Abstract
Standard centralized machine learning applications require the participants to upload
their personal data to a central cloud for model training, which significantly harms
the users’ privacy. And federated learning is an emerging privacy preservation machine
learning paradigm proposed to alleviate this issue. It is inherently a distributed machine
learning framework and enables multiple users to collaboratively train a global model
without sharing their local training data, thus preventing individuals’ data from being
revealed.
However, federated learning often consumes much more communication resources than
centralized learning, since the model parameters are required to be uploaded and downloaded between clients and the server during the training process. To mitigate this issue,
we propose a multi-objective evolutionary federated learning framework to reduce the
communicated model size without obvious performance drop, thus, reducing the communication costs in federated learning. In addition, the modified SET algorithm is
adopted to improve the encoding scalability and further reduce the model size. This
approach is intrinsically an offline evolutionary optimization framework, and the performance of the reinitialized models at each generation will dramatically degrade, making
the offline optimization approach infeasible for real-time federated learning systems.
Therefore, we extend our previous offline method to propose a novel real-time federated evolutionary neural architecture search (NAS) framework named RT-FedEvoNAS.
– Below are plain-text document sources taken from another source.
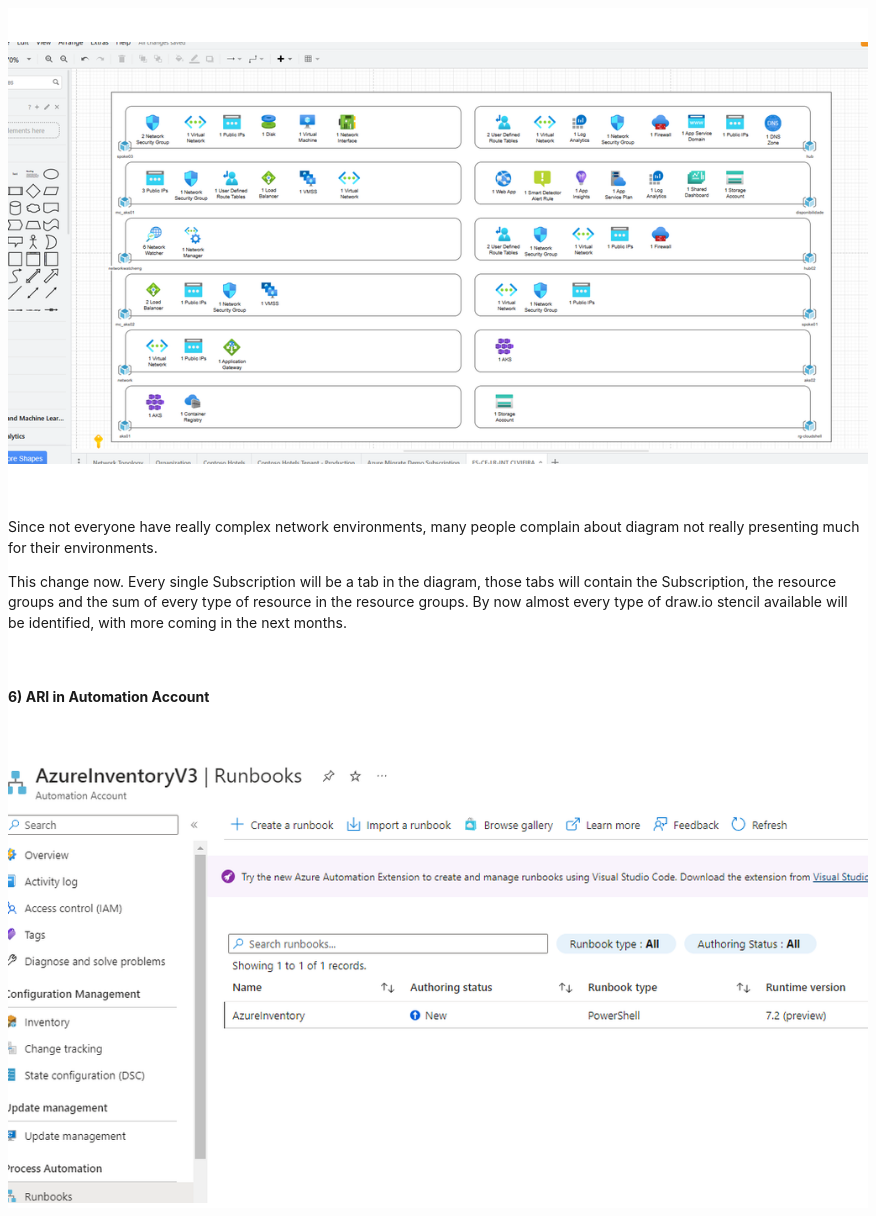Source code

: <br/>

![Draw.IOOrg](images/drawiosubs.png)

<br/>

Since not everyone have really complex network environments, many people complain about diagram not really presenting much for their environments. 

This change now. Every single Subscription will be a tab in the diagram, those tabs will contain the Subscription, the resource groups and the sum of every type of resource in the resource groups. By now almost every type of draw.io stencil available will be identified, with more coming in the next months.

<br/>

#### 6) ARI in Automation Account

<br/>

![Overview](images/Automation.png)
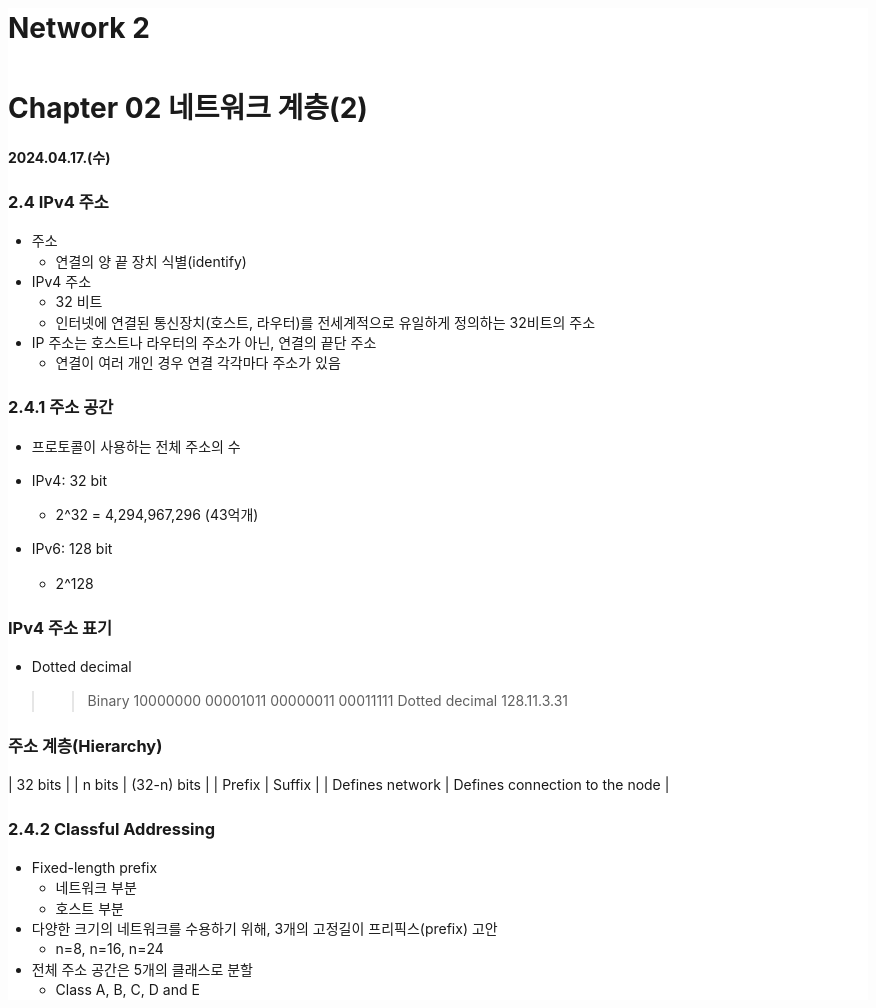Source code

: # Network 2

# Chapter 02 네트워크 계층(2)

#### 2024.04.17.(수)

### 2.4 IPv4 주소

- 주소
  - 연결의 양 끝 장치 식별(identify)
- IPv4 주소
  - 32 비트
  - 인터넷에 연결된 통신장치(호스트, 라우터)를 전세계적으로 유일하게 정의하는 32비트의 주소
- IP 주소는 호스트나 라우터의 주소가 아닌, 연결의 끝단 주소
  - 연결이 여러 개인 경우 연결 각각마다 주소가 있음

### 2.4.1 주소 공간

- 프로토콜이 사용하는 전체 주소의 수

- IPv4: 32 bit
  - 2^32 = 4,294,967,296 (43억개)
- IPv6: 128 bit
  - 2^128

### IPv4 주소 표기

- Dotted decimal

> > Binary 10000000 00001011 00000011 00011111
> > Dotted decimal 128.11.3.31

### 주소 계층(Hierarchy)

| 32 bits |
| n bits | (32-n) bits |
| Prefix | Suffix |
| Defines network | Defines connection to the node |

### 2.4.2 Classful Addressing

- Fixed-length prefix
  - 네트워크 부분
  - 호스트 부분
- 다양한 크기의 네트워크를 수용하기 위해, 3개의 고정길이 프리픽스(prefix) 고안
  - n=8, n=16, n=24
- 전체 주소 공간은 5개의 클래스로 분할
  - Class A, B, C, D and E
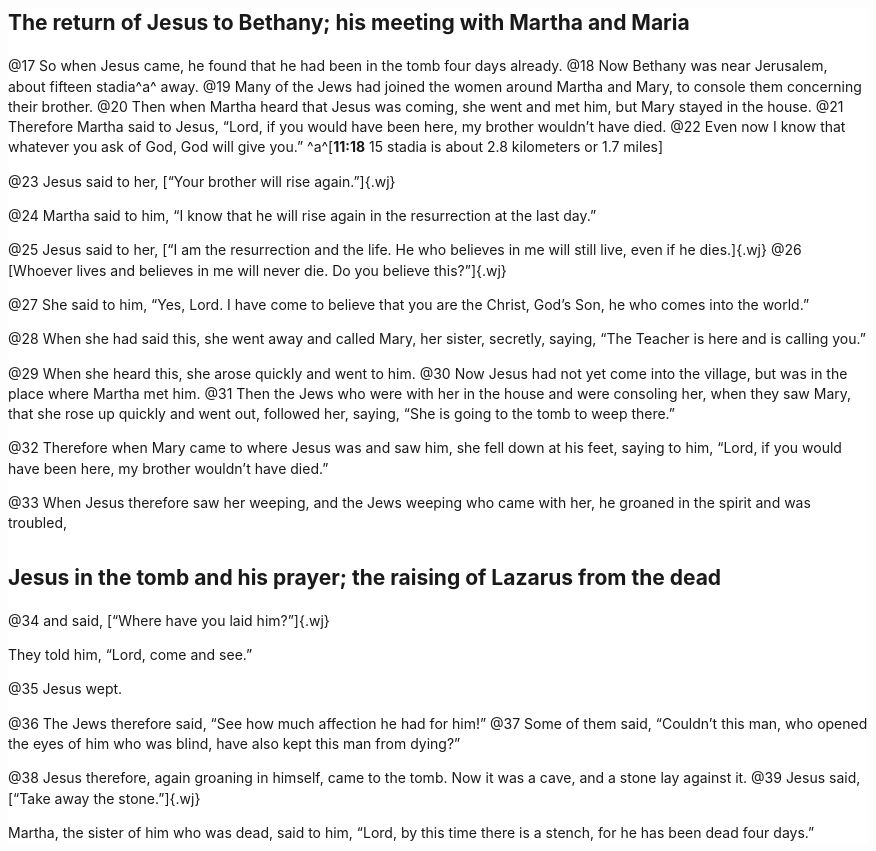 ## The return of Jesus to Bethany; his meeting with Martha and Maria
@17 So when Jesus came, he found that he had been in the tomb four days already. 
@18 Now Bethany was near Jerusalem, about fifteen stadia^a^ away. 
@19 Many of the Jews had joined the women around Martha and Mary, to console them concerning their brother. 
@20 Then when Martha heard that Jesus was coming, she went and met him, but Mary stayed in the house. 
@21 Therefore Martha said to Jesus, “Lord, if you would have been here, my brother wouldn’t have died. 
@22 Even now I know that whatever you ask of God, God will give you.” 
^a^[**11:18** 15 stadia is about 2.8 kilometers or 1.7 miles]

@23 Jesus said to her, [“Your brother will rise again.”]{.wj} 

@24 Martha said to him, “I know that he will rise again in the resurrection at the last day.” 

@25 Jesus said to her, [“I am the resurrection and the life. He who believes in me will still live, even if he dies.]{.wj} 
@26 [Whoever lives and believes in me will never die. Do you believe this?”]{.wj} 

@27 She said to him, “Yes, Lord. I have come to believe that you are the Christ, God’s Son, he who comes into the world.” 

@28 When she had said this, she went away and called Mary, her sister, secretly, saying, “The Teacher is here and is calling you.” 

@29 When she heard this, she arose quickly and went to him. 
@30 Now Jesus had not yet come into the village, but was in the place where Martha met him. 
@31 Then the Jews who were with her in the house and were consoling her, when they saw Mary, that she rose up quickly and went out, followed her, saying, “She is going to the tomb to weep there.” 

@32 Therefore when Mary came to where Jesus was and saw him, she fell down at his feet, saying to him, “Lord, if you would have been here, my brother wouldn’t have died.” 

@33 When Jesus therefore saw her weeping, and the Jews weeping who came with her, he groaned in the spirit and was troubled,

## Jesus in the tomb and his prayer; the raising of Lazarus from the dead
@34 and said, [“Where have you laid him?”]{.wj} 

They told him, “Lord, come and see.” 

@35 Jesus wept. 

@36 The Jews therefore said, “See how much affection he had for him!” 
@37 Some of them said, “Couldn’t this man, who opened the eyes of him who was blind, have also kept this man from dying?” 

@38 Jesus therefore, again groaning in himself, came to the tomb. Now it was a cave, and a stone lay against it. 
@39 Jesus said, [“Take away the stone.”]{.wj} 

Martha, the sister of him who was dead, said to him, “Lord, by this time there is a stench, for he has been dead four days.”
By real-time or online federated evolutionary NAS, we mean that the neural network
models are already in use during the search process and each client only trains one
sub-model within one generation with the help of the proposed double sampling strategy. In addition, all the searched neural network models at the last generation are
already well trained and have no need to be re-trained from scratch again, making the
communication costs kept minimum.
Another challenge is that, federated learning cannot fully guarantee the local privacy
and the training data still have potential risk to be disclosed through the uploaded model parameters. To address this concern, homomorphic encryption (HE) is commonly
applied in federated learning by encrypting the model parameters on each client before
sending them to the server. However, most HE-based FL systems are not efficient enough and require a thrusted third party for key pair generation. Therefore, we propose
a distributed additive encryption and quantization federated deep learning framework,
in which the key pairs are generated between the server and clients without the help of
an extra thrusted third party. In addition, ternary gradient quantization and aggregation approximation strategy are adopted to simultaneously reduce the communication
and local computational costs.
Different from aforementioned methods focused on training parametric models in horizontal federated learning, our last work is located at learning non-parametric models in
vertical federated learning. Non-parametric models like gradient boosting decision trees
(GBDTs) are commonly used in the previous work of federated learning for vertically
partitioned data. But these approaches assume that all the training data labels are
stored on only one (guest) client, which is not applicable in the real world applications.
Therefore, we propose a secure vertical federated learning framework to train GBDT
with data labels distributed on multiple devices. A novel secure protocol is proposed
by setting source client and split client for node split, thus, preventing both data features and labels from being disclosed. Moreover, a partial differential privacy scheme
is introduced to add Gaussian noise upon the leaf weights before sending them to the
source clients for prediction protection.
All the proposed methods are empirically proven using both benchmark datasets and
real-world datasets. And the experimental results show that our approaches introduced
in this thesis work properly for building a secure and efficient federated learning system.